Samson was abbot at the time of the 1190 massacre of Jews in Bury St Edmunds. This occurred two days after the Palm Sunday massacre in Clifford's Tower, York on 16 March. Immediately thereafter, he himself oversaw and arranged for the expulsion of the remaining Jewish townspeople, asking in his letter to King Richard I "for written permission to expel the Jews from St Edmund’s town, because everything in the town... belonged by right to St Edmund: therefore, either the Jews should be St Edmund’s men, or he should banish them from the town". These events may have been linked to local political rivalries, as Samson was trying to undermine his rival William the Sacrist, who had business links with the town's Jews.

Samson also seems to have promoted the cult of the alleged boy-martyr Robert of Bury at a time when the abbot of Norwich was attempting to assert authority over Bury. Norwich was the home of the rival boy-martyr William of Norwich.

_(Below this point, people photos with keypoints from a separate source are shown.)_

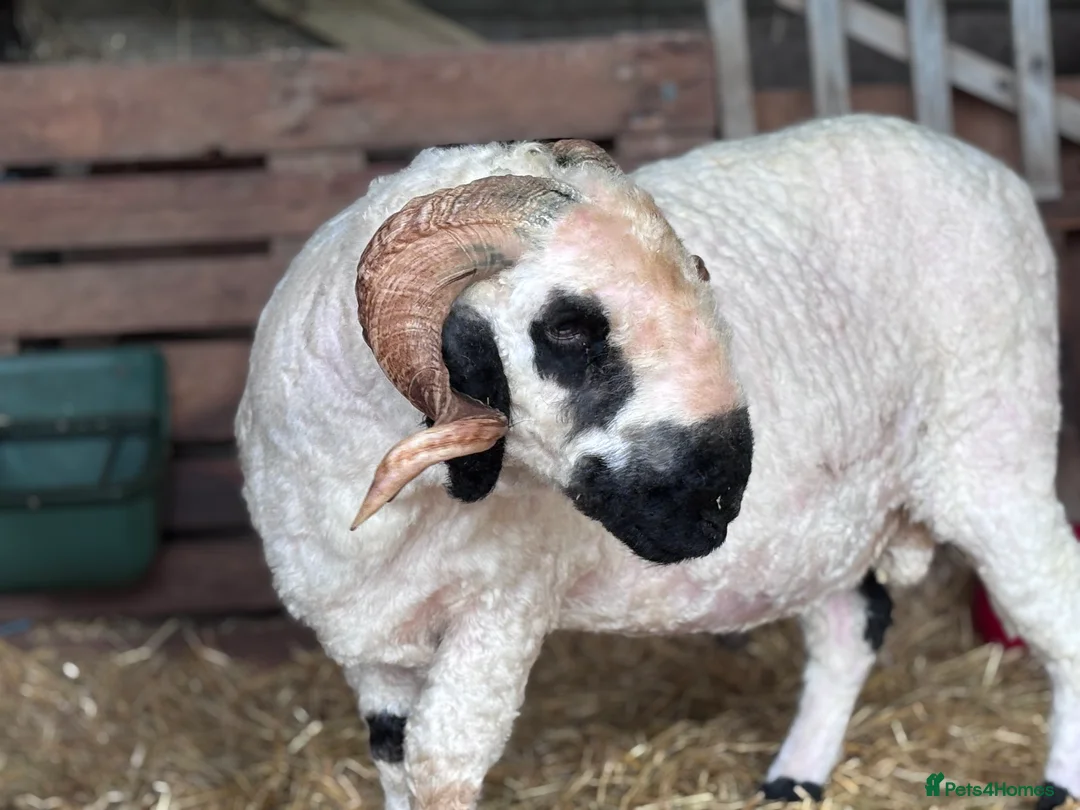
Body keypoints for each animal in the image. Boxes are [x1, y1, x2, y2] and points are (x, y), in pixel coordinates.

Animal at [234, 113, 1080, 810]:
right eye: (567, 328)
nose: (720, 495)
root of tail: (991, 169)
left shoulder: (501, 606)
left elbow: (440, 768)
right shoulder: (373, 649)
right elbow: (394, 765)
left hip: (990, 446)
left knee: (1057, 609)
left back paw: (1057, 787)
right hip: (831, 516)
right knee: (852, 624)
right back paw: (793, 781)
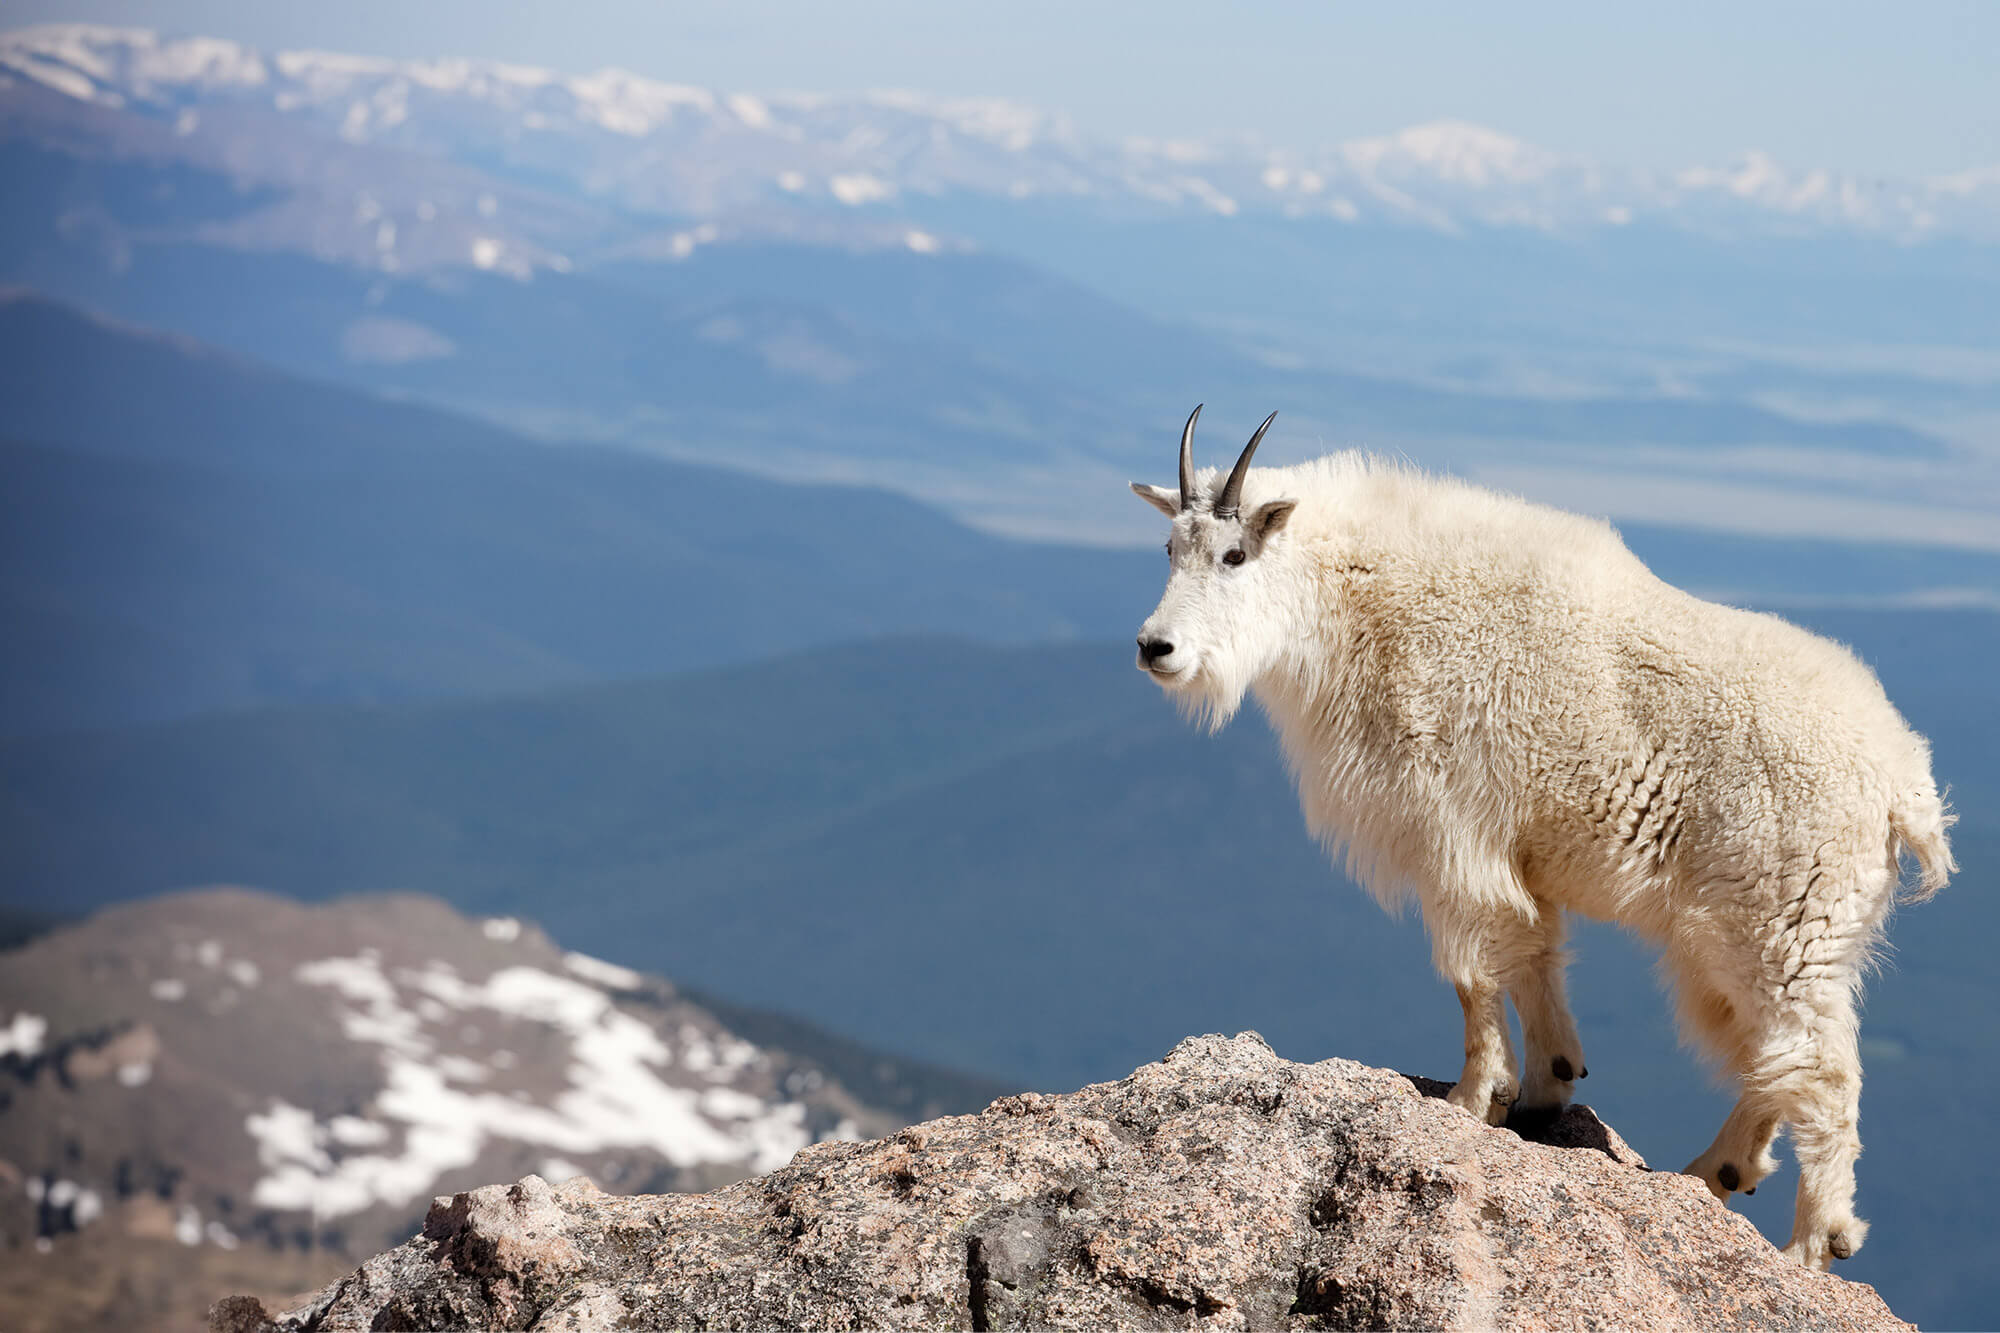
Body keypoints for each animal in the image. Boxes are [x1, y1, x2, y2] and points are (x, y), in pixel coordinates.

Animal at [1131, 407, 1955, 1269]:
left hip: (1784, 923)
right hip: (1782, 936)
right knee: (1777, 1058)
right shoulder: (1508, 852)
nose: (1156, 648)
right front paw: (1547, 1083)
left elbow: (1472, 967)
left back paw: (1809, 1244)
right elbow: (1533, 950)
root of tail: (1905, 786)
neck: (1356, 596)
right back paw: (1718, 1170)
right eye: (1169, 549)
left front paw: (1473, 1099)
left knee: (1820, 1071)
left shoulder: (1451, 832)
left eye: (1234, 554)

Pope Lucius III made Samson a judge delegate in ecclesiastical causes; he served on the commission for settling the quarrel between Hubert Walter and the monks of Canterbury; and on the Royal Council in London, where he sat as a baron, opposing the efforts of William of Longchamp to curtail the rights of the Benedictine Order.

Samson died in 1211, having ruled his abbey for almost thirty years.

==Legacy==
Thomas Carlyle wrote an extended essay on Samson and leadership entitled "The Ancient Monk" in his 1843 Past and Present, based on his portrayal in J.G. Rokewode's 1840 edition of Jocelin of Brakelond's Chronicle.